Records supplied.

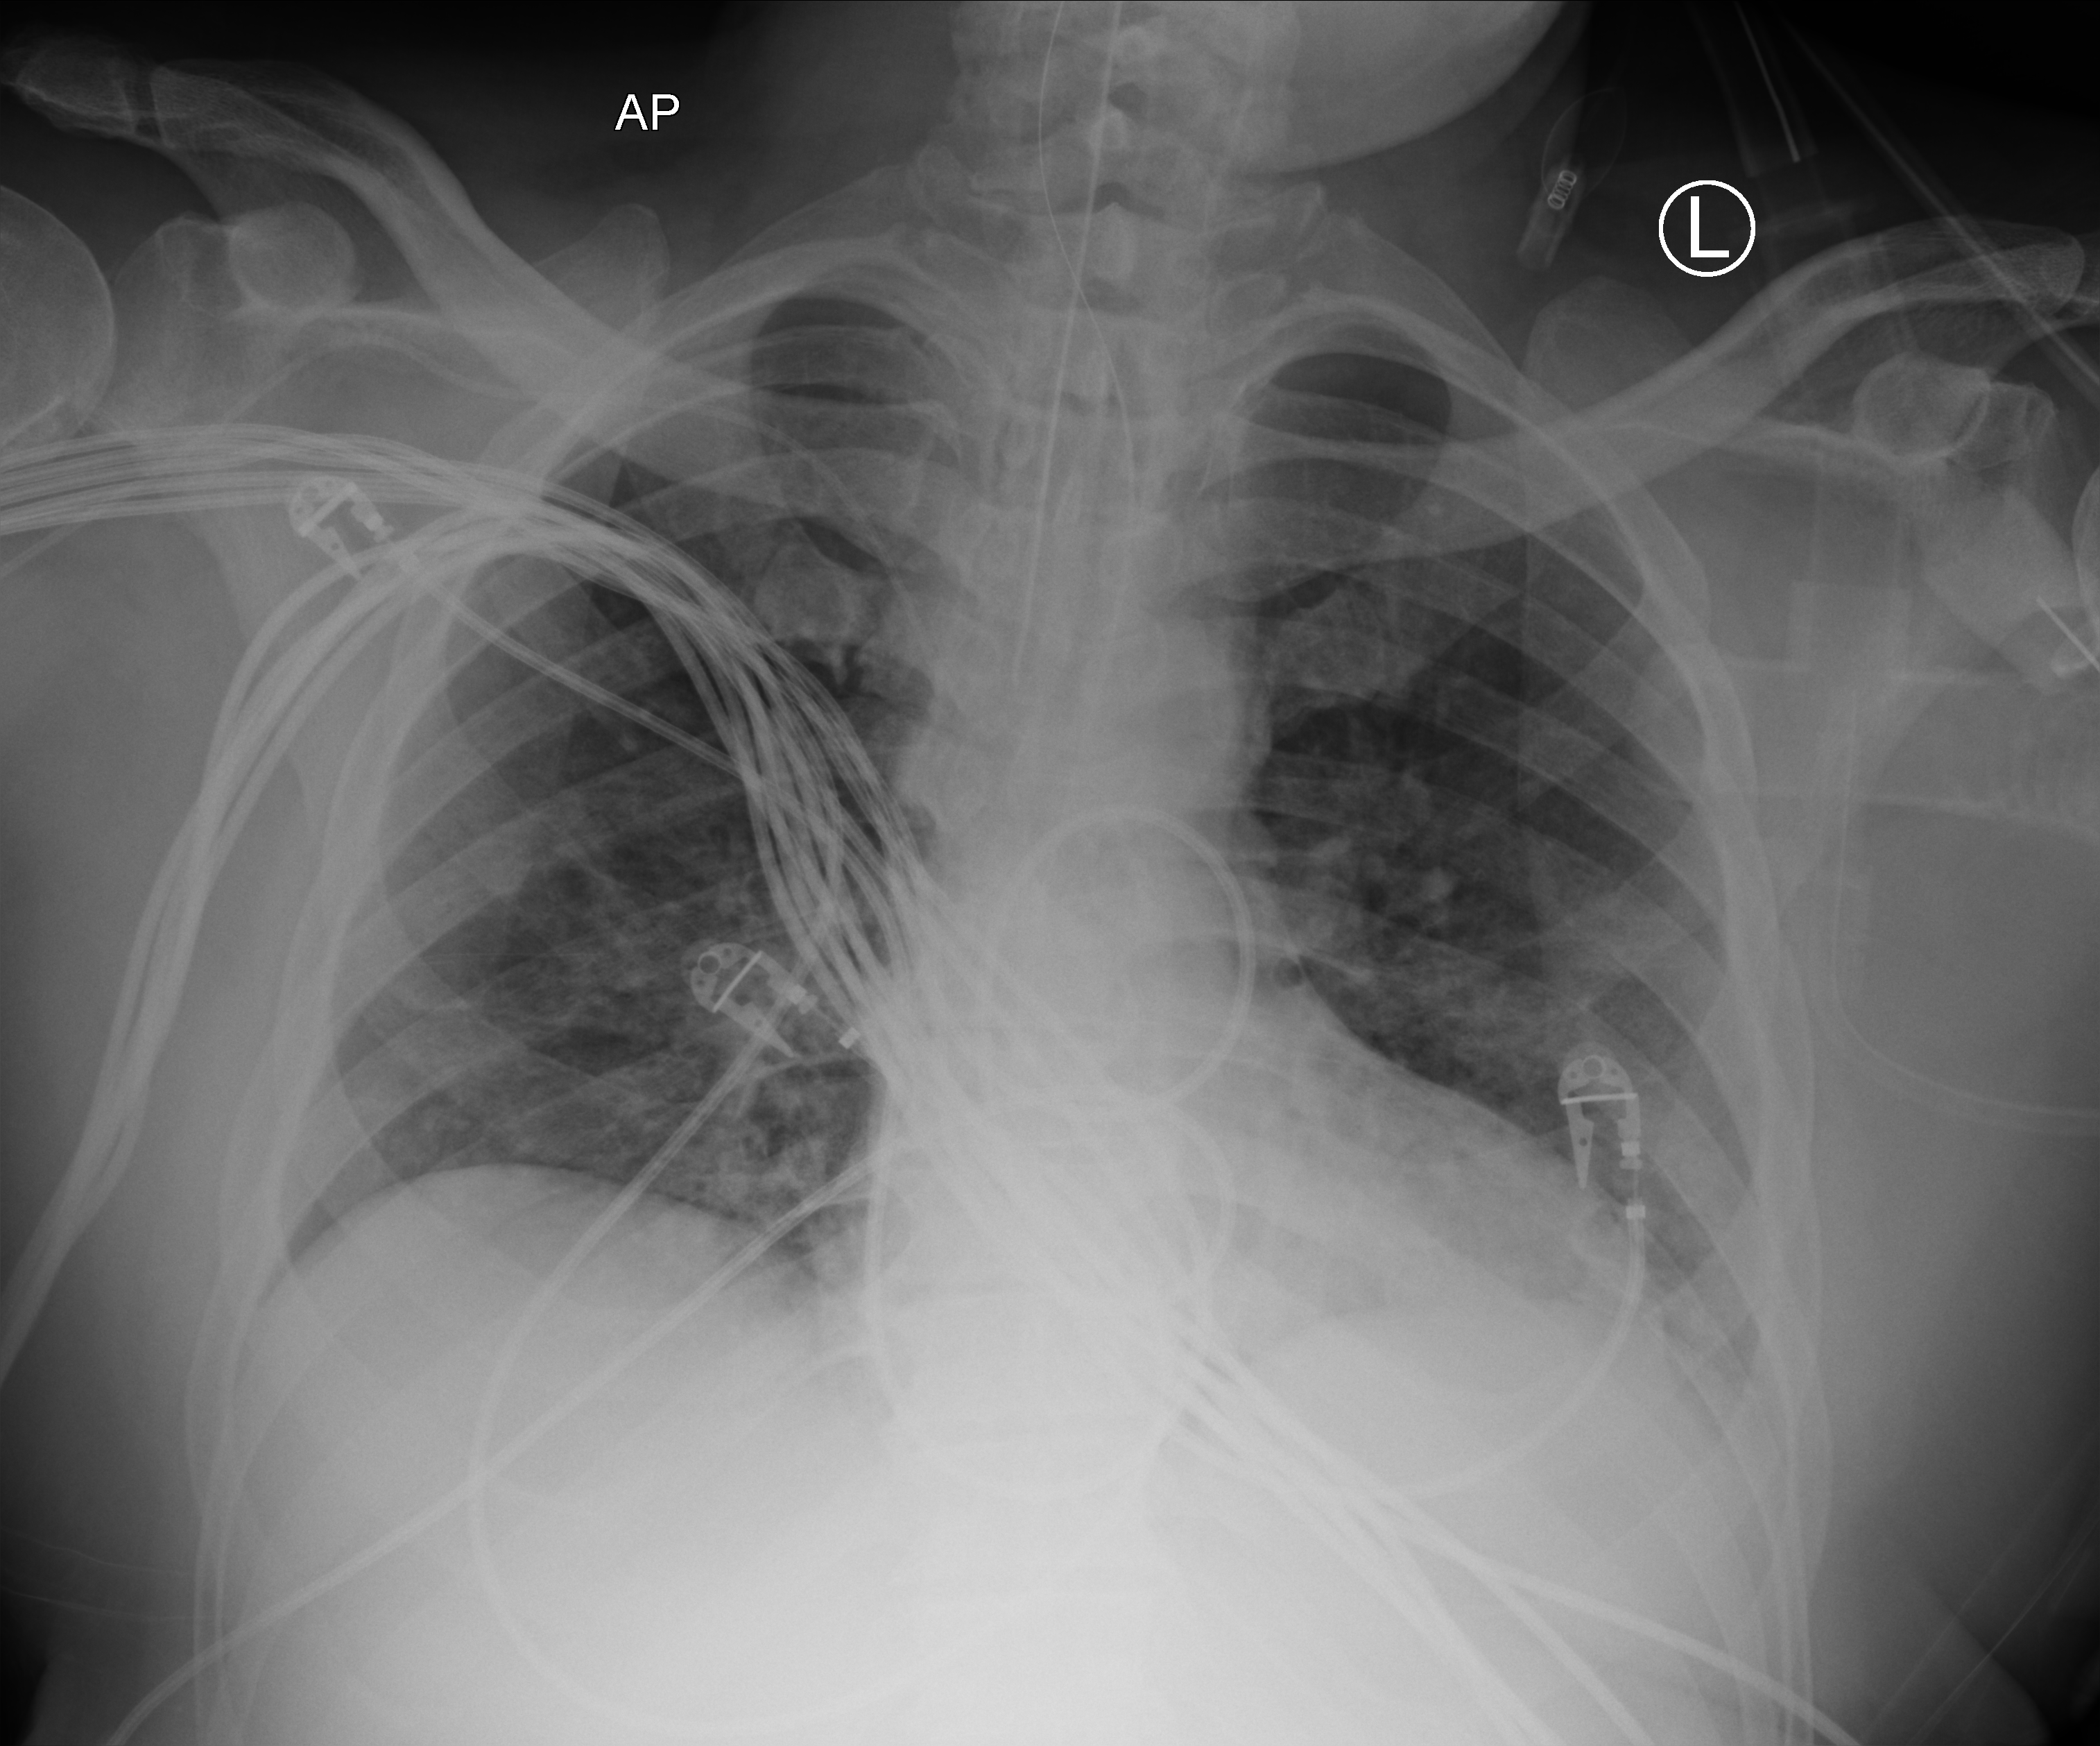
Portable chest radiograph, anteroposterior (AP) projection. Male patient hospitalised with COVID-19, age 18–59 years.
From the hospital-stay record, not from the radiograph (when in the stay this image was taken is not recorded):
- admitted to intensive care during this hospital stay: yes
- mechanically ventilated during this hospital stay: yes
- length of hospital stay: 41 days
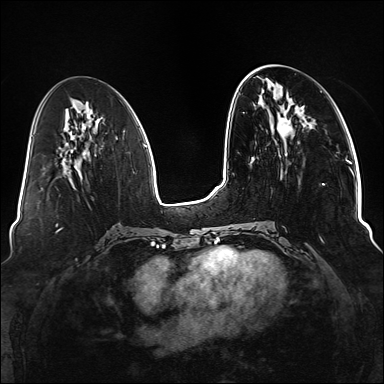
Breast MRI (dynamic contrast-enhanced), one axial slice. Slice 53 of 176 in the series (ordered by position). Dynamic contrast-enhanced series, time point 2 of 6 at this slice position (early post-contrast). 1.5 T. TE 2.3 ms, TR 5.2 ms. 1.1 mm slice thickness. 384 × 384 image matrix. Female patient.
Annotated regions visible in this slice (semi-automatic segmentation, software-assisted and operator-edited):
- enhancing-tissue mask used for the functional tumour volume (all voxels passing the contrast-enhancement thresholds inside the analysis volume; usually the tumour): bounding box <277,117,325,240> (left, top, right, bottom; pixels)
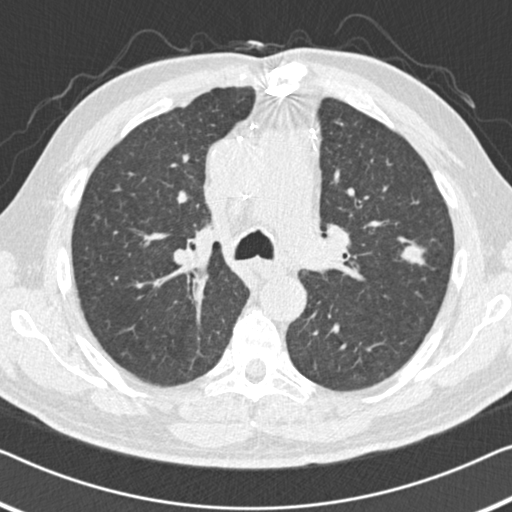
Low-dose screening chest CT, axial slice. First (baseline) screen. Lung window (W 1500 / L -600 HU). 2 mm slice thickness. 120 kVp. Slice 54 of 155 in the series. Male participant, aged 64 years at enrolment.
Expert-annotated lung lesion, bounding box <384,229,440,280> (left, top, right, bottom; pixels). The screening reader recorded 2 non-calcified nodules or masses ≥4 mm on this exam (left upper lobe, right middle lobe); which of them this box marks is not recorded. Official screen result: positive, change unspecified: nodule(s) >= 4 mm or enlarging nodule(s), mass(es), or other non-specific abnormalities suspicious for lung cancer. Participant outcome: lung cancer diagnosed 133 days after this screen — adenocarcinoma, NOS, left upper lobe, poorly differentiated (G3), stage IA (AJCC 6th edition), 15 mm at pathology.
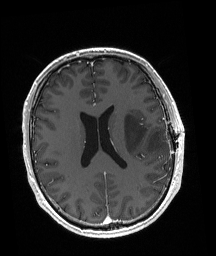
Brain MRI from a brain-tumour surgery series, one axial slice; position 81 of 192 along the scan axis; T1-weighted post-contrast; 1 mm slice thickness; 216 × 256 image matrix. Case-level facts recorded for this patient, not image findings: histopathology: Astrocytoma; WHO grade: 3; IDH mutation: yes.
Outlined on this slice (expert manual segmentation):
- tumour: box from (x=124, y=113) to (x=167, y=155) px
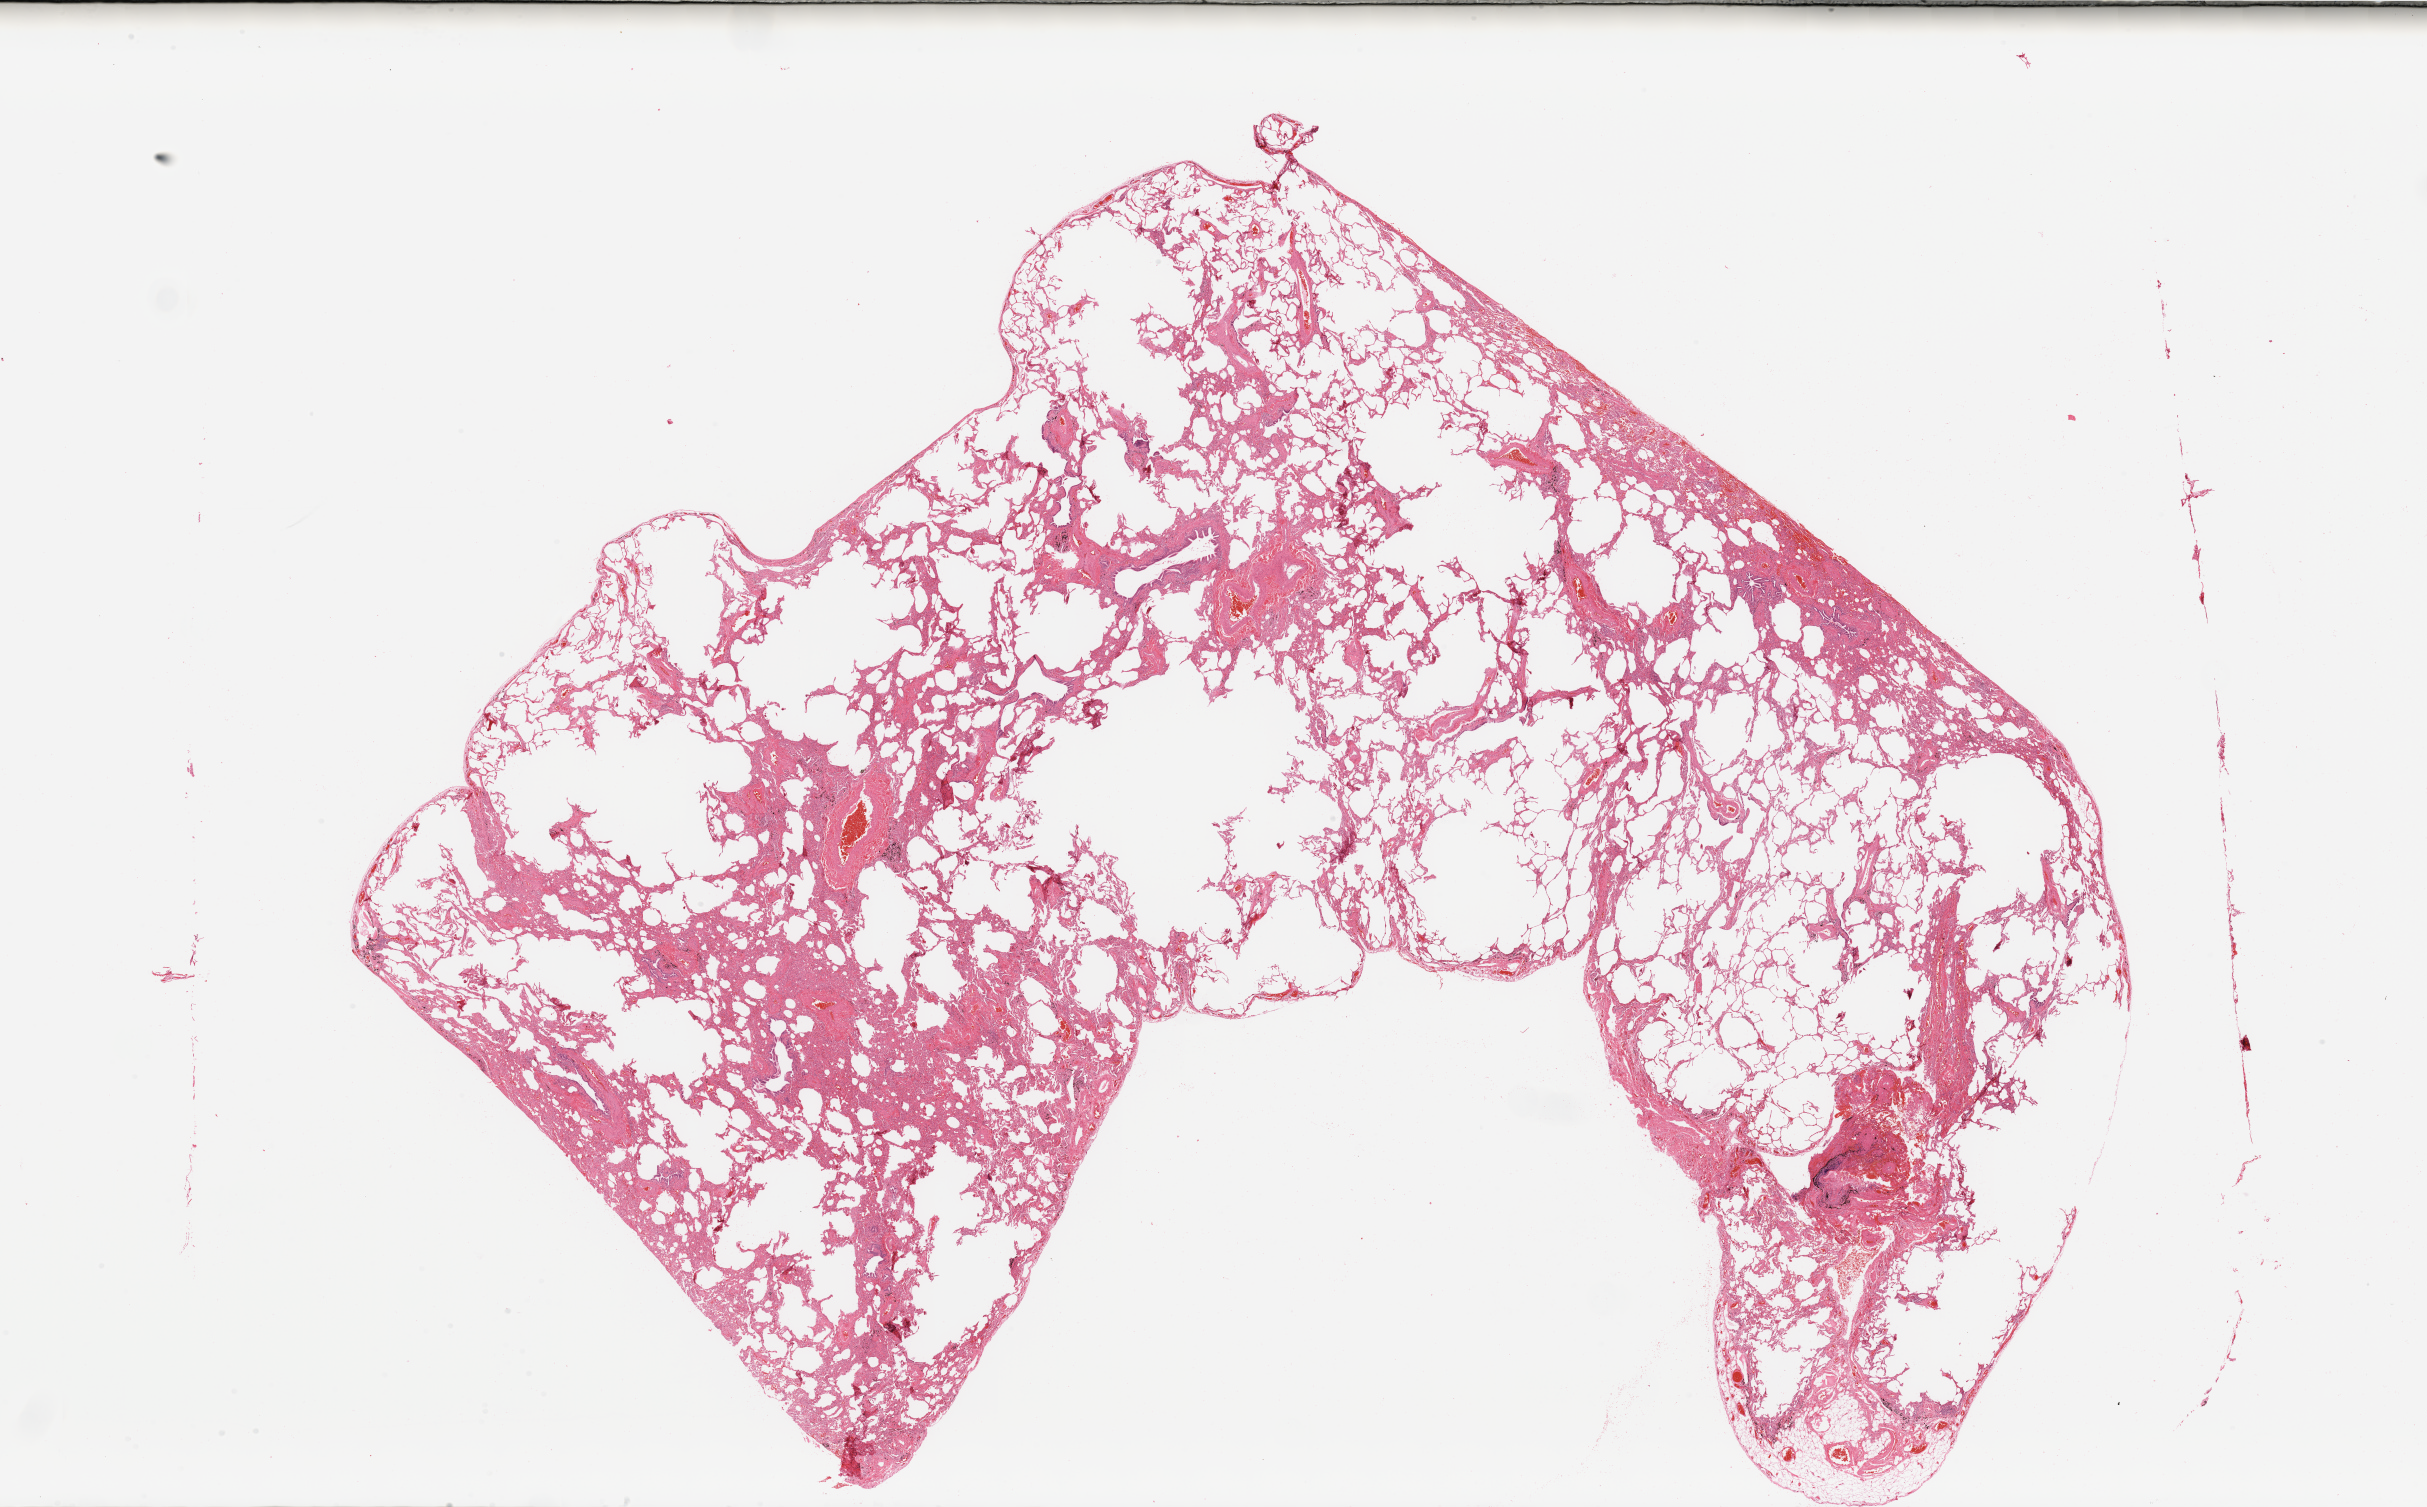
H&E-stained whole-slide image, a low-resolution overview of the entire scanned area, about 38.4 x 23.8 mm (slide scanned at 20x); lung, tissue type not recorded.
Patient diagnosis (cohort enrolment): lung adenocarcinoma (lung).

Required work. Looking at the records above, which lines contain "during"? Copy those lines.

Problem solution.
- admitted to intensive care during this hospital stay: yes
- mechanically ventilated during this hospital stay: yes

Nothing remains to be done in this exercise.